Records for the task:

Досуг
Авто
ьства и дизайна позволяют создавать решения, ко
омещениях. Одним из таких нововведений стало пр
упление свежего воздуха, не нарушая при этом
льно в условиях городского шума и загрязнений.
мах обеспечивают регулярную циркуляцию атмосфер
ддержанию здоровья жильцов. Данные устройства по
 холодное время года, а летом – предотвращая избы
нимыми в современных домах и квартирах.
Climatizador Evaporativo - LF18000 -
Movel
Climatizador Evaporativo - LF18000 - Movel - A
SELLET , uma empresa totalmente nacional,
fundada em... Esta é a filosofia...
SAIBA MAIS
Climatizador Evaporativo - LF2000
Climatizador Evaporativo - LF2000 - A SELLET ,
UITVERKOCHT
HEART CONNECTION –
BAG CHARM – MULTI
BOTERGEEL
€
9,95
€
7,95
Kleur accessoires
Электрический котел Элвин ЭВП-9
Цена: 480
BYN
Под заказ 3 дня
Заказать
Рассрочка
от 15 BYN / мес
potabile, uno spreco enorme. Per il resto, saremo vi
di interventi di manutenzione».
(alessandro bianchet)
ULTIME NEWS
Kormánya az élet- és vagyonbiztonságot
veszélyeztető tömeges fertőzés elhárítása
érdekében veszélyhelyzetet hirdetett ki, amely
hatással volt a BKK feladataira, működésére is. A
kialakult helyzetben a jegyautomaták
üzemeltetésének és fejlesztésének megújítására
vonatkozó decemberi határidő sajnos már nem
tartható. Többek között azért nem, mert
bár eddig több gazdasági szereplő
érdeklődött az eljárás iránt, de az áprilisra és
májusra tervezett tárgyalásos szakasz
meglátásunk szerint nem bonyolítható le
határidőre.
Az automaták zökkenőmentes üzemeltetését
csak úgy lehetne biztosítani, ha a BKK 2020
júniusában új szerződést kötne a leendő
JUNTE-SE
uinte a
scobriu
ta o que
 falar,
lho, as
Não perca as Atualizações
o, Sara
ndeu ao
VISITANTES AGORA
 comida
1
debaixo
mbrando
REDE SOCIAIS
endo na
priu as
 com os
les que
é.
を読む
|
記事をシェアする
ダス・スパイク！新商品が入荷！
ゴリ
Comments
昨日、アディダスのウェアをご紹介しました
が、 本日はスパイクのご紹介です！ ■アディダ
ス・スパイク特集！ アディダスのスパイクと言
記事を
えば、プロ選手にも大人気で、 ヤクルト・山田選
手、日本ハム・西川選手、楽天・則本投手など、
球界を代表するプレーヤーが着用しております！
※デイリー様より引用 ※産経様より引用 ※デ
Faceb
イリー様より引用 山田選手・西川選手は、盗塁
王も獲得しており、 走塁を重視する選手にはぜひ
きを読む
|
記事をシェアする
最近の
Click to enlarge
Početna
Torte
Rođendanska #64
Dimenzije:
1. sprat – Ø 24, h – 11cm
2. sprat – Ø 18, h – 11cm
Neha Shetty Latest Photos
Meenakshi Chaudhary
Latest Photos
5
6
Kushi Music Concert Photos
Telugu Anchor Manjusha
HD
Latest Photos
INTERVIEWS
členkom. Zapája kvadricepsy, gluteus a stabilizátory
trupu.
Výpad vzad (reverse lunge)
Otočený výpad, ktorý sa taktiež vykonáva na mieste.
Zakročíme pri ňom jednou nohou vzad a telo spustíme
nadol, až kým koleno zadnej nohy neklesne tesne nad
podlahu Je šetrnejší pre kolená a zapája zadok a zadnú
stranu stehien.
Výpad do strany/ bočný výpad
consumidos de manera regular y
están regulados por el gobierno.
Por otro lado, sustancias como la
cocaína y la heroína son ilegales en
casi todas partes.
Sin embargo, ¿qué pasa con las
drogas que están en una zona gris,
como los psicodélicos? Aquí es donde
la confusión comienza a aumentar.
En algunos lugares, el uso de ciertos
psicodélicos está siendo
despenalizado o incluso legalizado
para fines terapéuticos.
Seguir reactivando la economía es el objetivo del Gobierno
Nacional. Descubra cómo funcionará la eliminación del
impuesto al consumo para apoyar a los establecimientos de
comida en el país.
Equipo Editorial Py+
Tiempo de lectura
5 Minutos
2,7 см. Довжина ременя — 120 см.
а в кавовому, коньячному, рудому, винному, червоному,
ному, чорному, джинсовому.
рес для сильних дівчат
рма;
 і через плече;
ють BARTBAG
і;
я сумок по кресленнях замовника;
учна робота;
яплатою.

Assigned task: Every line of the records containing the word "como" must appear in the answer.

Answer to this task:
Por otro lado, sustancias como la
como los psicodélicos? Aquí es donde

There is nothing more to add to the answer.